Copy each line of the records below that has "which" in it.

(Recorded data)

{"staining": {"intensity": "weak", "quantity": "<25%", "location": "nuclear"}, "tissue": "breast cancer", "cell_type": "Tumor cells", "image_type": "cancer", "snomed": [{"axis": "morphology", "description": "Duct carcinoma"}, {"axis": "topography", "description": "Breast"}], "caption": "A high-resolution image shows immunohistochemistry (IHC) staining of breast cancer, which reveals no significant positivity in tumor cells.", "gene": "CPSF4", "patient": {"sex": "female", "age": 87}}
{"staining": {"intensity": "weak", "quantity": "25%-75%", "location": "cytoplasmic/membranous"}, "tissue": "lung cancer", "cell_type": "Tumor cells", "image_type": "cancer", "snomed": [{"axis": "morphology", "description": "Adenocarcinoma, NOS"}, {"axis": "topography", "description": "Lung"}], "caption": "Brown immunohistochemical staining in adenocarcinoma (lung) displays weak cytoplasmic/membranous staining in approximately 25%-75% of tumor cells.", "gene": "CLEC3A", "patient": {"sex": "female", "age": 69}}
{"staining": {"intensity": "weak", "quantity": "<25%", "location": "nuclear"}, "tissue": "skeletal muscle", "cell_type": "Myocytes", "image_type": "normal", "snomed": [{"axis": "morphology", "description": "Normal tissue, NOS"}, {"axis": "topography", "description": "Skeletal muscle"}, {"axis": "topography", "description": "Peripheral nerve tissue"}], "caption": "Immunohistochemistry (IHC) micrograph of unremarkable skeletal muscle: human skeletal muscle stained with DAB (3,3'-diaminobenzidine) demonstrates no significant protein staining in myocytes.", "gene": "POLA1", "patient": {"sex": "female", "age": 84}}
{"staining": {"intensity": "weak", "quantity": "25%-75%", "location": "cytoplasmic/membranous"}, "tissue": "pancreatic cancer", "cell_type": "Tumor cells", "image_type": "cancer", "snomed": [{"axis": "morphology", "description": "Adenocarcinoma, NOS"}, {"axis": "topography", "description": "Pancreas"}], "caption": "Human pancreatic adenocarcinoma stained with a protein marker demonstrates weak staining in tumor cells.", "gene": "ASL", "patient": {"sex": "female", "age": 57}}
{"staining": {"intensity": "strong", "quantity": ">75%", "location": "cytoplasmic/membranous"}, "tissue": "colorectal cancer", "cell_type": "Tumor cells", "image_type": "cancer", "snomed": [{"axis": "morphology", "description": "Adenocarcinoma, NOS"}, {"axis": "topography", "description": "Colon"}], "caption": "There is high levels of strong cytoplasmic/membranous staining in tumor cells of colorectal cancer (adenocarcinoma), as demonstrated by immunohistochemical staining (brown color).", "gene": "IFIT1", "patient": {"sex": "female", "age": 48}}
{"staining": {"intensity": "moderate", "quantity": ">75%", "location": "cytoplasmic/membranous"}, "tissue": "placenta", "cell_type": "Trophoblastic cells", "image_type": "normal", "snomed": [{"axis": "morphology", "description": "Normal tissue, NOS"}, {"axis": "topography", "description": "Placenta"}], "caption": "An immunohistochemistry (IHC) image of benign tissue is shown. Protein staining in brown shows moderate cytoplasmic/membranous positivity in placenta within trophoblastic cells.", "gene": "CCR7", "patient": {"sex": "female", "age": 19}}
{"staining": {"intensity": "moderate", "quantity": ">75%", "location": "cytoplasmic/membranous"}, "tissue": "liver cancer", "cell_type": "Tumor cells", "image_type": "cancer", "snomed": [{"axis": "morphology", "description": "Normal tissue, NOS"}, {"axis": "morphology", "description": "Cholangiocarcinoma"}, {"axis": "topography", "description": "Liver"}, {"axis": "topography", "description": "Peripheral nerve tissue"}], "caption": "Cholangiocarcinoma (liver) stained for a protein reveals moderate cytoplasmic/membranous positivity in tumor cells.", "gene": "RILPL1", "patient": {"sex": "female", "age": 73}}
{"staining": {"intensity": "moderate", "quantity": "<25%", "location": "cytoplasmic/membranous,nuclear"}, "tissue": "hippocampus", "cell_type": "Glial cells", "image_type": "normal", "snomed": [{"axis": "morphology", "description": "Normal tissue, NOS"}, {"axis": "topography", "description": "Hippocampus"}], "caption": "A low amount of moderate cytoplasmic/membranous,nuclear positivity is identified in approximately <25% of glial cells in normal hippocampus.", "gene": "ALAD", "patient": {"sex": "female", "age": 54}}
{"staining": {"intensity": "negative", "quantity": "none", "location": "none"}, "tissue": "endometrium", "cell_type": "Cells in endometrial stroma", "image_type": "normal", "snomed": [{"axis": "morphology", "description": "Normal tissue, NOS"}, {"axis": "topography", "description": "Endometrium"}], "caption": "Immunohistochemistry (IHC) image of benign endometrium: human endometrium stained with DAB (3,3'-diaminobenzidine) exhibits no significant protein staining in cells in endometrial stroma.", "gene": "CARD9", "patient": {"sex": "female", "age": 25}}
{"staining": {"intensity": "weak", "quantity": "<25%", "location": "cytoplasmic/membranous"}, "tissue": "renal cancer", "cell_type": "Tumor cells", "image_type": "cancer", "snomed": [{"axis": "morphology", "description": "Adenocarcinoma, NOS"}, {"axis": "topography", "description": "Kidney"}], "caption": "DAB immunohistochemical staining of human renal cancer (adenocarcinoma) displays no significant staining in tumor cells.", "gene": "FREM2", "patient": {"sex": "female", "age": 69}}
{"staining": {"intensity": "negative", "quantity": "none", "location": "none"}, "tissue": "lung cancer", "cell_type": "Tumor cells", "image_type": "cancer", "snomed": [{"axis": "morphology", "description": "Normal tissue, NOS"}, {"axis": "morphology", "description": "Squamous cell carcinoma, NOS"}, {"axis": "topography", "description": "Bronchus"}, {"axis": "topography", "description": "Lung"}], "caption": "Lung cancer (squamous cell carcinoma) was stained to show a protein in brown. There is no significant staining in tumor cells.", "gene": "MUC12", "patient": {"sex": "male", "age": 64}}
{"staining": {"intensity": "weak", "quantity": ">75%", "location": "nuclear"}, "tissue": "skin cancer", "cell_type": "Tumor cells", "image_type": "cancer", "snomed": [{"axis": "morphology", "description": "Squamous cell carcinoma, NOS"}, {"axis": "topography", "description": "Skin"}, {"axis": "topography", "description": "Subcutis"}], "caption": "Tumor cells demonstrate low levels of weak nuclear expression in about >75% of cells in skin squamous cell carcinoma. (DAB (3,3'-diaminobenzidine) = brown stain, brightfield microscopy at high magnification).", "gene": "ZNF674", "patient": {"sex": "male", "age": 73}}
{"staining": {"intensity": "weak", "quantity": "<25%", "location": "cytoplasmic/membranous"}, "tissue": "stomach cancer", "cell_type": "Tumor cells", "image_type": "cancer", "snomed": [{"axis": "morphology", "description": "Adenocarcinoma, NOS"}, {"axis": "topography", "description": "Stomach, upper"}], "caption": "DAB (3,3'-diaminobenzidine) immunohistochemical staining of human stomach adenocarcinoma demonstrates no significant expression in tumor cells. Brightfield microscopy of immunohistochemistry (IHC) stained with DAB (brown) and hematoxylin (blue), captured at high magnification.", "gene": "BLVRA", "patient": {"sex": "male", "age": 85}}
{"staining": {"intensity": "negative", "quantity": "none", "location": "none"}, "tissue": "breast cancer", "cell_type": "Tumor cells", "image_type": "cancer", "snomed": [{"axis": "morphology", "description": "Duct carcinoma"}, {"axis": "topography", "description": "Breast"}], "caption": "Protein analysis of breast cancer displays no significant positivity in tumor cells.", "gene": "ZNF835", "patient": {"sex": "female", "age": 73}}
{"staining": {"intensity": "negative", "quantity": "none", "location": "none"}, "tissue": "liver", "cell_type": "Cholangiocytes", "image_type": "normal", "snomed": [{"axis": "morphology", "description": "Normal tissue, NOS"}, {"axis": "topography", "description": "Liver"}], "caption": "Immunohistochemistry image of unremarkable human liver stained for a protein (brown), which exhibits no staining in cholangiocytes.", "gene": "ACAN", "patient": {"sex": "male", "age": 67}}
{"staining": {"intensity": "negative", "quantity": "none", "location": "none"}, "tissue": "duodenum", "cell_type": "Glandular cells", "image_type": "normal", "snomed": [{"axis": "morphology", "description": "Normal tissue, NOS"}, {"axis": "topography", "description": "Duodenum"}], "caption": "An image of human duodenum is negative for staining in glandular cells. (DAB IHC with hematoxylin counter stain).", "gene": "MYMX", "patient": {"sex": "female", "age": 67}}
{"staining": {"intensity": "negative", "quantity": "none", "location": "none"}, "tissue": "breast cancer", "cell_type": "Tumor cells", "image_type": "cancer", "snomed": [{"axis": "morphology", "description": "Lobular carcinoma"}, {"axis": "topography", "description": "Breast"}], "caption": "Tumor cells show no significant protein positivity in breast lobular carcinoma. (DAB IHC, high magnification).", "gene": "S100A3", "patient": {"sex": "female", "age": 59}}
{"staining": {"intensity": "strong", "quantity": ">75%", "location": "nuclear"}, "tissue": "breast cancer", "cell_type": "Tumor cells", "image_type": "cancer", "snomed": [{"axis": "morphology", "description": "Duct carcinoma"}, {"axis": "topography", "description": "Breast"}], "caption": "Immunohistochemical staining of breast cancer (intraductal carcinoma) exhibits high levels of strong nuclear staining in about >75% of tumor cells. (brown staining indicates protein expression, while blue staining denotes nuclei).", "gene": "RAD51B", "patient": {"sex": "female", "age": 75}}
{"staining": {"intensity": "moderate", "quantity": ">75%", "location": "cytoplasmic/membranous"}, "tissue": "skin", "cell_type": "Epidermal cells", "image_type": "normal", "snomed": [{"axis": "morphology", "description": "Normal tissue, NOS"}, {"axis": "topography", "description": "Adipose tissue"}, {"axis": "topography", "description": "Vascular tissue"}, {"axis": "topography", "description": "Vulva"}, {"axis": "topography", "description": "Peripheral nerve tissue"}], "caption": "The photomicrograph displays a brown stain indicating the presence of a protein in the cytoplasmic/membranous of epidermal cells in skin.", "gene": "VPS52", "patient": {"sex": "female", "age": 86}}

(End Recorded data)

Solution to the exercise |
{"staining": {"intensity": "weak", "quantity": "<25%", "location": "nuclear"}, "tissue": "breast cancer", "cell_type": "Tumor cells", "image_type": "cancer", "snomed": [{"axis": "morphology", "description": "Duct carcinoma"}, {"axis": "topography", "description": "Breast"}], "caption": "A high-resolution image shows immunohistochemistry (IHC) staining of breast cancer, which reveals no significant positivity in tumor cells.", "gene": "CPSF4", "patient": {"sex": "female", "age": 87}}
{"staining": {"intensity": "negative", "quantity": "none", "location": "none"}, "tissue": "liver", "cell_type": "Cholangiocytes", "image_type": "normal", "snomed": [{"axis": "morphology", "description": "Normal tissue, NOS"}, {"axis": "topography", "description": "Liver"}], "caption": "Immunohistochemistry image of unremarkable human liver stained for a protein (brown), which exhibits no staining in cholangiocytes.", "gene": "ACAN", "patient": {"sex": "male", "age": 67}}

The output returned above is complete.